Ruth looked at Merian and asked whether he had heard.

“Tell her I’ll be there directly,” he answered. He had thought fitfully about how he would encounter the Sorels on his ride from Stonehouses, but the scenarios always pushed against, then overflowed, the boundaries of his imagining. Now, once it was put to him, he tried to assume the best possible mood. He finished dressing and went up to the house as commanded, mindful of his original purpose in coming.

In the kitchen he greeted the new cook cordially and sat down familiarly to wait for his audience with Mrs. Sorel. Sitting there he felt like a younger version of himself and tried to remind himself of all that had changed for him since he lived here.

Nothing proved changed, though, when Hannah Sorel entered the kitchen. He found himself standing promptly then as on any day in the past to greet her.

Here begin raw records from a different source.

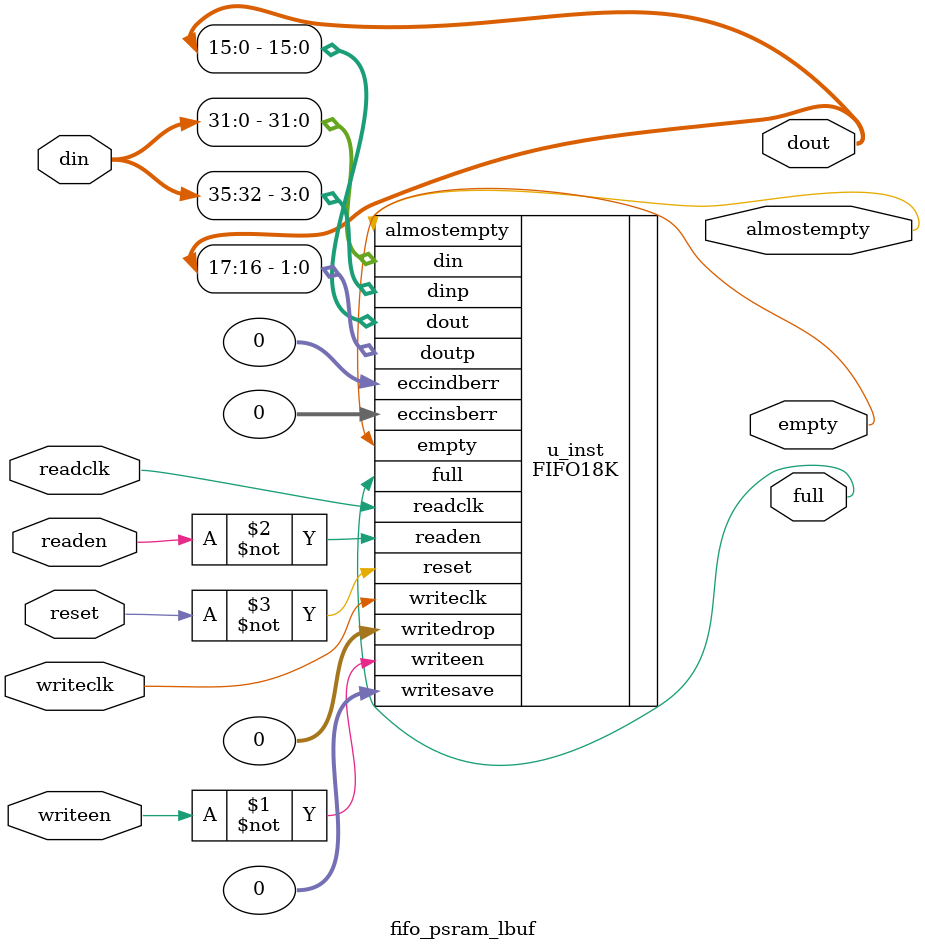
<source format=v>

module fifo_psram_lbuf(
    dout,
    din,
    writeclk,
    readclk,
    writeen,
    readen,
    reset,
    full,
    empty,
    almostempty
);

output [17:0] dout;
input [35:0] din;
input writeclk;
input readclk;
input writeen;
input readen;
input reset;
output full;
output empty;
output almostempty;

FIFO18K #(
        .almostemptyth (10'b0000111100),
        .almostfullth (9'b000000010),
        .writewidth (36),
        .readwidth (18),
        .outreg (1'b0),
        .peek (1'b0),
        .readclk_inv (1'b0),
        .writeclk_inv (1'b0),
        .use_parity (1'b1)
)
u_inst (
        .dout (dout[15:0]),
        .doutp (dout[17:16]),
        .din (din[31:0]),
        .dinp (din[35:32]),
        .writeclk (writeclk),
        .readclk (readclk),
        .writeen (~writeen),
        .readen (~readen),
        .reset (~reset),
        .full (full),
        .empty (empty),
        .almostempty (almostempty),
        .writesave (0),
        .writedrop (0),
        .eccindberr (0),
        .eccinsberr (0)
);

endmodule

// ============================================================
//                  fifo Setting
//
// Warning: This part is read by Fuxi, please don't modify it.
// ============================================================
// Device          : H1D03N0L144C7
// Module          : fifo_psram_lbuf
// IP core         : fifo
// IP Version      : 2

// AlmostEmpty     : true
// AlmostFull      : false
// EmptyAssert     : 6
// EmptyNegate     : 4
// EmptySingle     : 60
// EmptyType       : 1
// FifoType        : hardware
// FullAssert      : 3
// FullNegate      : 2
// FullSingle      : 2
// FullType        : 0
// Fwft            : false
// OverFlow        : false
// PeekMode        : false
// ReadAck         : false
// ReadAddrWidth   : 10
// ReadClr         : false
// ReadCnt         : false
// ReadDataWidth   : 18
// Regout          : false
// RegoutEn        : false
// Simulation Files: 
// Synthesis Files : 
// UnderFlow       : false
// UseHardWare     : true
// WorkMode        : true
// WriteAck        : false
// WriteAddrWidth  : 9
// WriteClr        : false
// WriteCnt        : false
// WriteDataWidth  : 36
// WriteDrop       : false

</source>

“Jasper, Mr. Sorel is at Richmond,” she said, sweeping into the room. “He will be upset to have missed you.”

Merian’s breath stopped in his chest but he was quick to mask the fact, asking how she had been and admiring how much the place seemed to be prospering.

“It is not the same since you left,” she answered. “I’m almost sorry we let you go.”

“Well, I’m almost sorry I left,” he replied, playing in this game with her.

She asked him again how he was getting on and then whether he had been keeping up with church. “You haven’t joined with those Congregationalists or any nonesuch out there, have you?”

“I hardly know what that is,” he said, assuring her he kept much to his own company as he had always done. He asked again when she said Mr. Sorel would be getting back. “Because I actually wanted to speak to him, if I could, about Ruth and Magnus.”